===== ENTRIES SHOWN

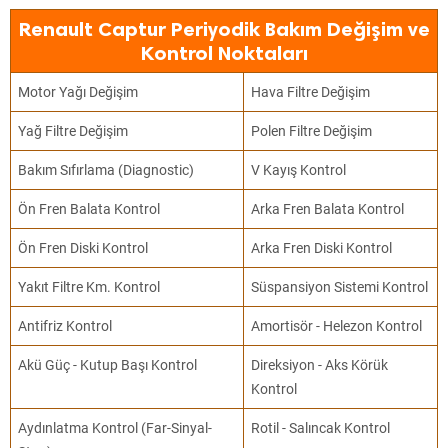
Renault Captur Periyodik Bakım Değişim ve
Kontrol Noktaları
Motor Yağı Değişim
Hava Filtre Değişim
Yağ Filtre Değişim
Polen Filtre Değişim
Bakım Sıfırlama (Diagnostic)
V Kayış Kontrol
Ön Fren Balata Kontrol
Arka Fren Balata Kontrol
Ön Fren Diski Kontrol
Arka Fren Diski Kontrol
Yakıt Filtre Km. Kontrol
Süspansiyon Sistemi Kontrol
Antifriz Kontrol
Amortisör - Helezon Kontrol
Akü Güç - Kutup Başı Kontrol
Direksiyon - Aks Körük
Kontrol
Aydınlatma Kontrol (Far-Sinyal-
Rotil - Salıncak Kontrol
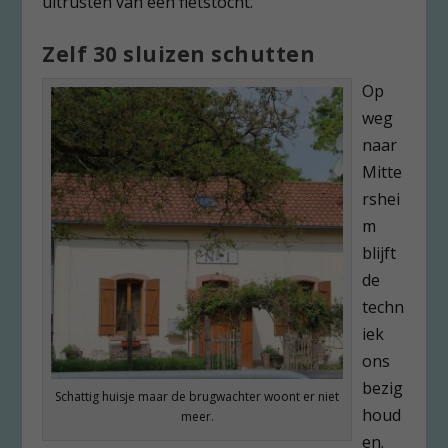
uitrusten van een fietstocht.
Zelf 30 sluizen schutten
Op
weg
naar
Mitte
rshei
m
blijft
de
techn
iek
ons
bezig
Schattig huisje maar de brugwachter woont er niet
houd
meer.
en.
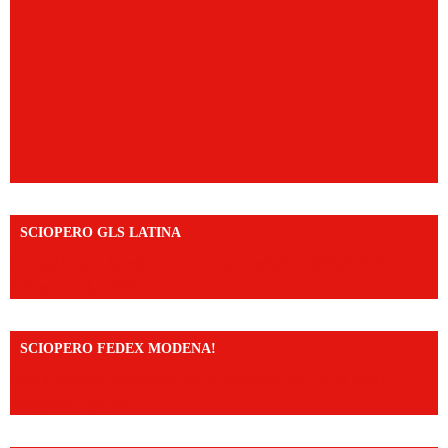
SCIOPERO GLS LATINA
https://www.facebook.com/share/v/1An9YA8yfq/?
mibextid=UalRPS
SCIOPERO FEDEX MODENA!
https://www.facebook.com/share/v/14FdghtLc5k/?
mibextid=UalRPS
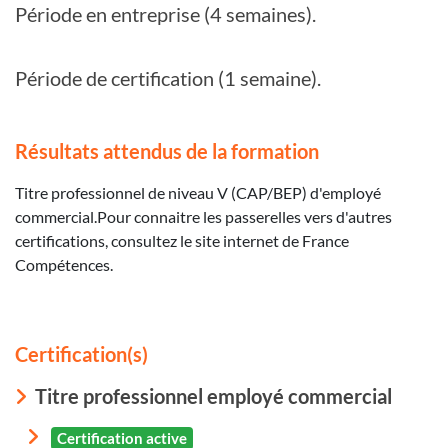
Période en entreprise (4 semaines).
Période de certification (1 semaine).
Résultats attendus de la formation
Titre professionnel de niveau V (CAP/BEP) d'employé
commercial.Pour connaitre les passerelles vers d'autres
certifications, consultez le site internet de France
Compétences.
Certification(s)
Titre professionnel employé commercial
Certification active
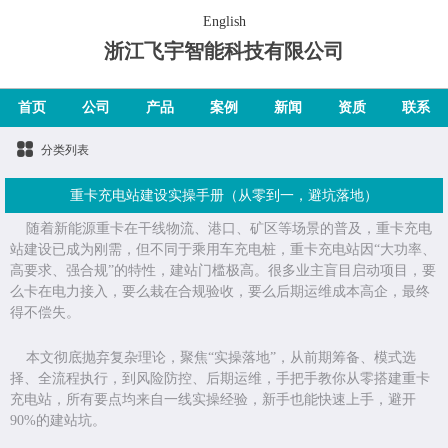
English
浙江飞宇智能科技有限公司
首页
公司
产品
案例
新闻
资质
联系
分类列表
重卡充电站建设实操手册（从零到一，避坑落地）
随着新能源重卡在干线物流、港口、矿区等场景的普及，重卡充电
站建设已成为刚需，但不同于乘用车
充电
桩，重卡充电站因
“
大功率、
高要求、强合规
”
的特性，建站门槛极高。很多业主盲目启动项目，要
么卡在电力接入，要么栽在合规验收，要么后期运维成本高企，最终
得不偿失。
本文彻底抛弃复杂理论，聚焦
“
实操落地
”
，从前期筹备、模式选
择、全流程执行，到风险防控、后期运维，手把手教你从零搭建重卡
充电站，所有要点均来自一线实操经验，新手也能快速上手，避开
90%
的建站坑。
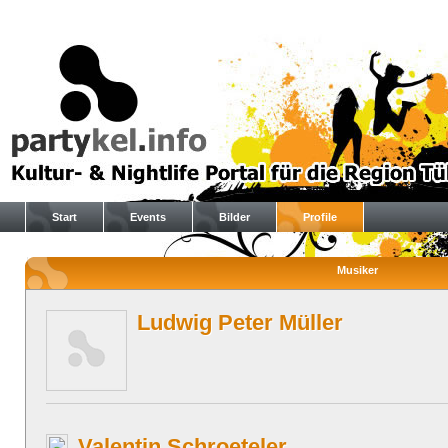
Start
Events
Bilder
Profile
Musiker
Ludwig Peter Müller
Valentin Schroeteler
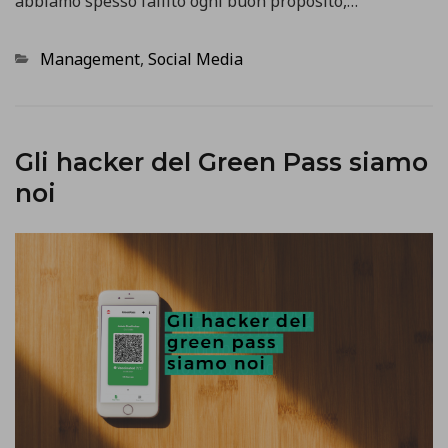
abbiamo spesso fallito ogni buon proposito,…
Categorie
Management
,
Social Media
Gli hacker del Green Pass siamo
noi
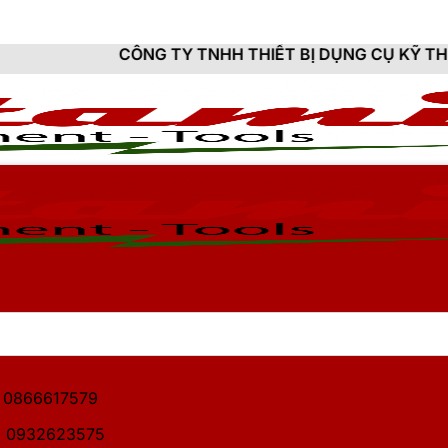
ÔNG TY TNHH THIẾT BỊ DỤNG CỤ KỸ THUẬT HITAMI - 
1: 0866617579
2: 0932623575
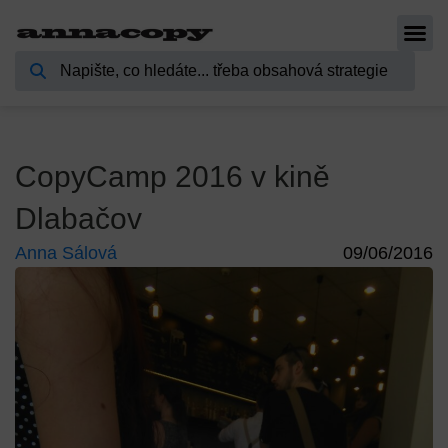
CopyCamp 2016 v kině
Dlabačov
Anna Sálová
09/06/2016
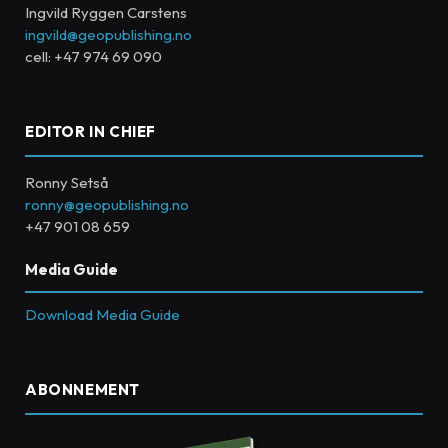
Ingvild Ryggen Carstens
ingvild@geopublishing.no
cell: +47 974 69 090
EDITOR IN CHIEF
Ronny Setså
ronny@geopublishing.no
+47 901 08 659
Media Guide
Download Media Guide
ABONNEMENT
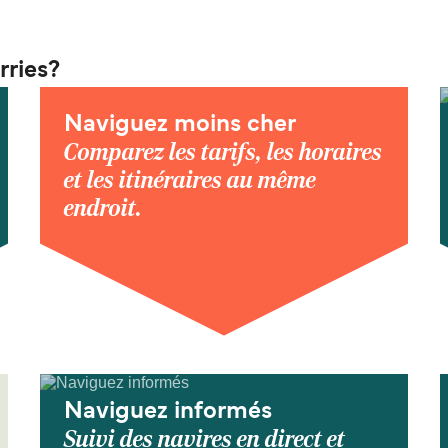
rries?
Naviguez moins cher
Comparez les tarifs, les horaires
et les itinéraires au même
endroit.
Naviguez informés
Suivi des navires en direct et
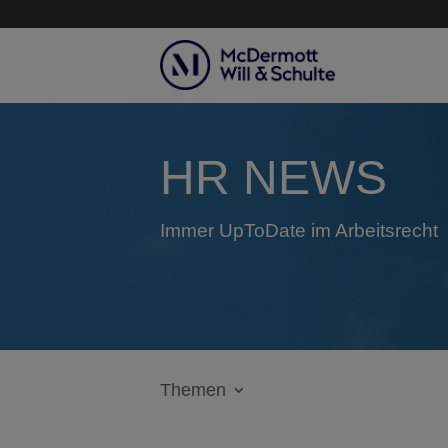
HR NEWS
Immer UpToDate im Arbeitsrecht
Themen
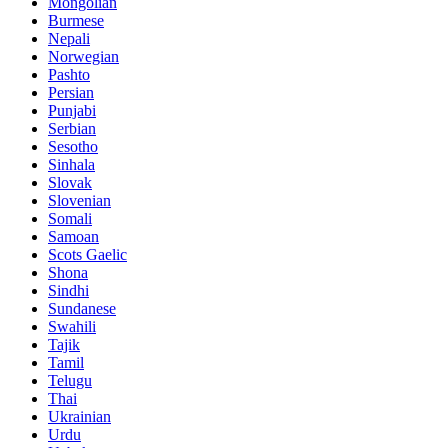
Mongolian
Burmese
Nepali
Norwegian
Pashto
Persian
Punjabi
Serbian
Sesotho
Sinhala
Slovak
Slovenian
Somali
Samoan
Scots Gaelic
Shona
Sindhi
Sundanese
Swahili
Tajik
Tamil
Telugu
Thai
Ukrainian
Urdu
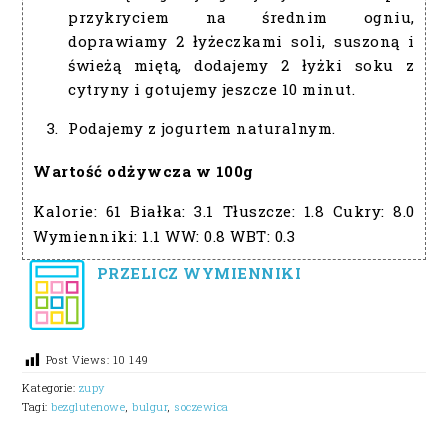
przykryciem na średnim ogniu,
doprawiamy 2 łyżeczkami soli, suszoną i
świeżą miętą, dodajemy 2 łyżki soku z
cytryny i gotujemy jeszcze 10 minut.
Podajemy z jogurtem naturalnym.
Wartość odżywcza w 100g
Kalorie:
61
Białka:
3.1
Tłuszcze:
1.8
Cukry:
8.0
Wymienniki:
1.1
WW:
0.8
WBT:
0.3
PRZELICZ WYMIENNIKI
Post Views:
10 149
Kategorie:
zupy
Tagi:
bezglutenowe
,
bulgur
,
soczewica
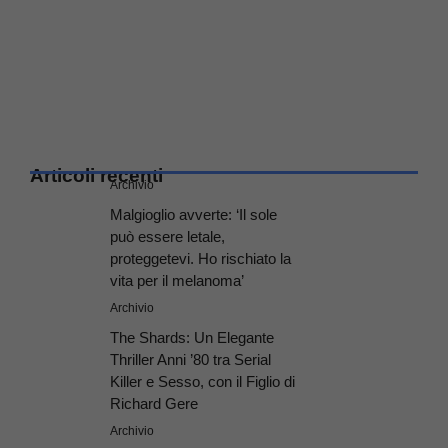
Articoli recenti
Archivio
Malgioglio avverte: ‘Il sole
può essere letale,
proteggetevi. Ho rischiato la
vita per il melanoma’
Archivio
The Shards: Un Elegante
Thriller Anni ’80 tra Serial
Killer e Sesso, con il Figlio di
Richard Gere
Archivio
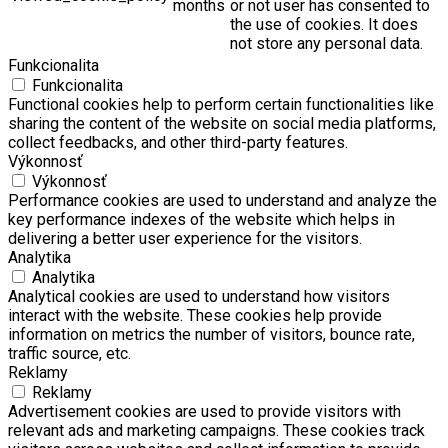
months
or not user has consented to
the use of cookies. It does
not store any personal data.
Funkcionalita
Funkcionalita
Functional cookies help to perform certain functionalities like
sharing the content of the website on social media platforms,
collect feedbacks, and other third-party features.
Výkonnosť
Výkonnosť
Performance cookies are used to understand and analyze the
key performance indexes of the website which helps in
delivering a better user experience for the visitors.
Analytika
Analytika
Analytical cookies are used to understand how visitors
interact with the website. These cookies help provide
information on metrics the number of visitors, bounce rate,
traffic source, etc.
Reklamy
Reklamy
Advertisement cookies are used to provide visitors with
relevant ads and marketing campaigns. These cookies track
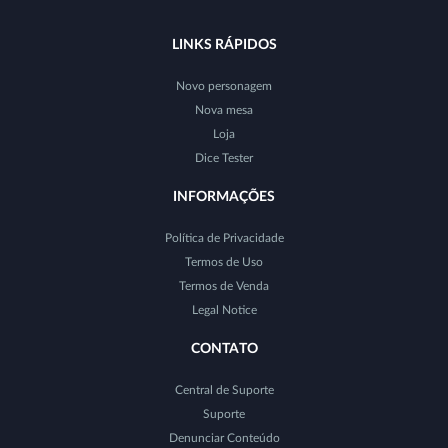
LINKS RÁPIDOS
Novo personagem
Nova mesa
Loja
Dice Tester
INFORMAÇÕES
Política de Privacidade
Termos de Uso
Termos de Venda
Legal Notice
CONTATO
Central de Suporte
Suporte
Denunciar Conteúdo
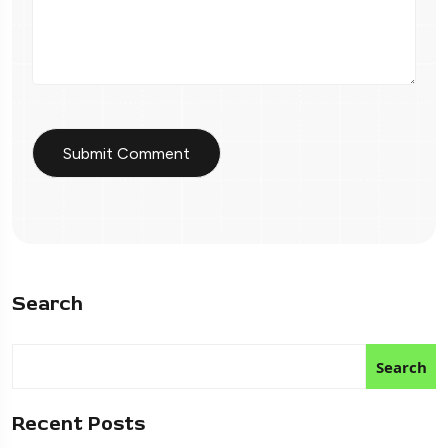
Search
Search
Recent Posts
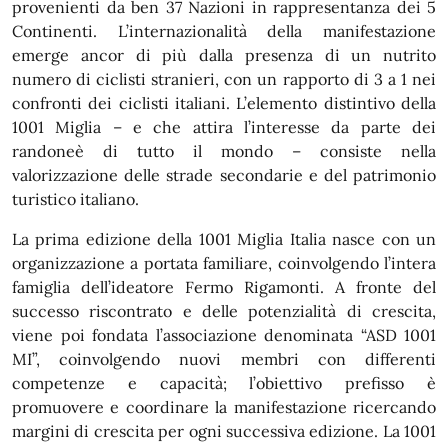
provenienti da ben 37 Nazioni in rappresentanza dei 5
Continenti. L’internazionalità della manifestazione
emerge ancor di più dalla presenza di un nutrito
numero di ciclisti stranieri, con un rapporto di 3 a 1 nei
confronti dei ciclisti italiani. L’elemento distintivo della
1001 Miglia – e che attira l’interesse da parte dei
randoneè di tutto il mondo – consiste nella
valorizzazione delle strade secondarie e del patrimonio
turistico italiano.
La prima edizione della 1001 Miglia Italia nasce con un
organizzazione a portata familiare, coinvolgendo l’intera
famiglia dell’ideatore Fermo Rigamonti. A fronte del
successo riscontrato e delle potenzialità di crescita,
viene poi fondata l’associazione denominata “ASD 1001
MI”, coinvolgendo nuovi membri con differenti
competenze e capacità; l’obiettivo prefisso è
promuovere e coordinare la manifestazione ricercando
margini di crescita per ogni successiva edizione. La 1001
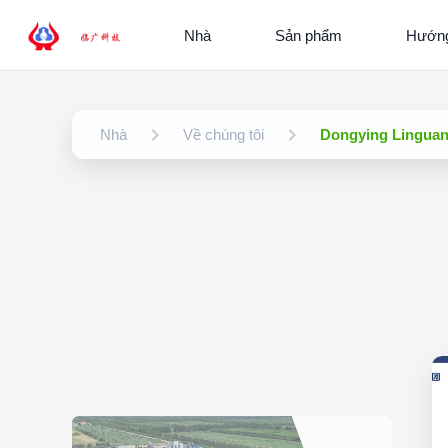
Nhà
Sản phẩm
Hướng
Nhà
Về chúng tôi
Dongying Linguan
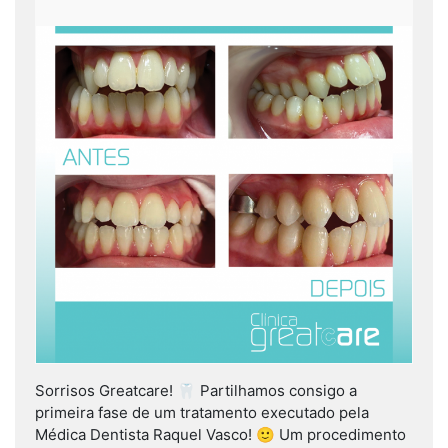
Sorrisos Greatcare! 🦷 Partilhamos consigo a
primeira fase de um tratamento executado pela
Médica Dentista Raquel Vasco! 🙂 Um procedimento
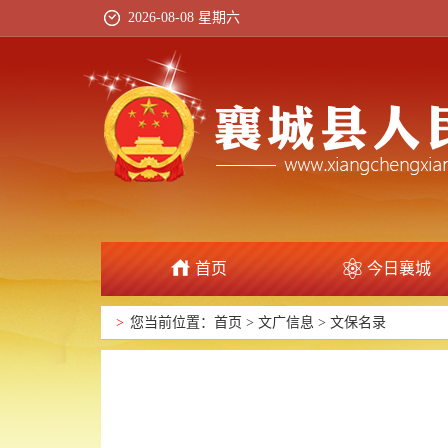
2026-08-08 星期六
首页
今日襄城
政府信息公开
>
您当前位置：
首页
>
文广信息
>
文保名录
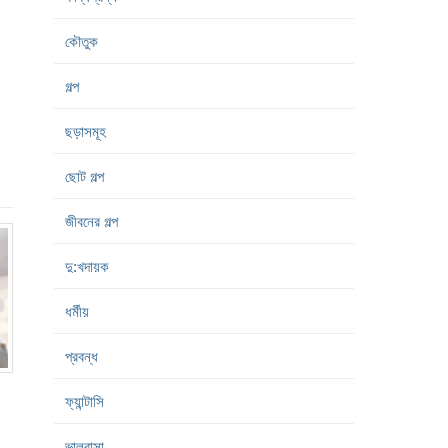
কৌতুক
গল্প
ছড়াসমূহ
ছোট গল্প
জীবনের গল্প
দু:খদায়ক
ধর্মীয়
প্রবন্ধ
ফ্যান্টাসি
ভালবাসা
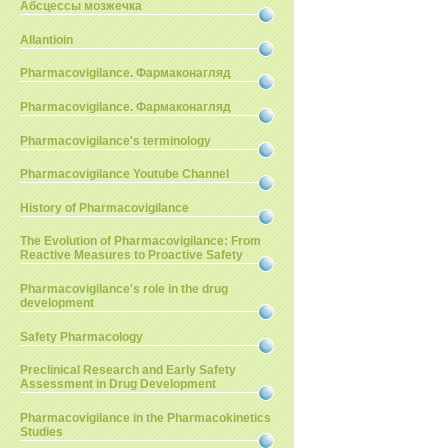
Абсцессы мозжечка
Allantioin
Pharmacovigilance. Фармаконагляд
Pharmacovigilance. Фармаконагляд
Pharmacovigilance's terminology
Pharmacovigilance Youtube Channel
History of Pharmacovigilance
The Evolution of Pharmacovigilance: From
Reactive Measures to Proactive Safety
Pharmacovigilance's role in the drug
development
Safety Pharmacology
Preclinical Research and Early Safety
Assessment in Drug Development
Pharmacovigilance in the Pharmacokinetics
Studies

==========

-- EXERCISE --
Each line from the one containing "The Evolution of Pharmacovigilance: From" to the close of the records must appear in the output exactly, and no other line.

-- RESPONSE FOR THIS EXERCISE --
The Evolution of Pharmacovigilance: From
Reactive Measures to Proactive Safety
Pharmacovigilance's role in the drug
development
Safety Pharmacology
Preclinical Research and Early Safety
Assessment in Drug Development
Pharmacovigilance in the Pharmacokinetics
Studies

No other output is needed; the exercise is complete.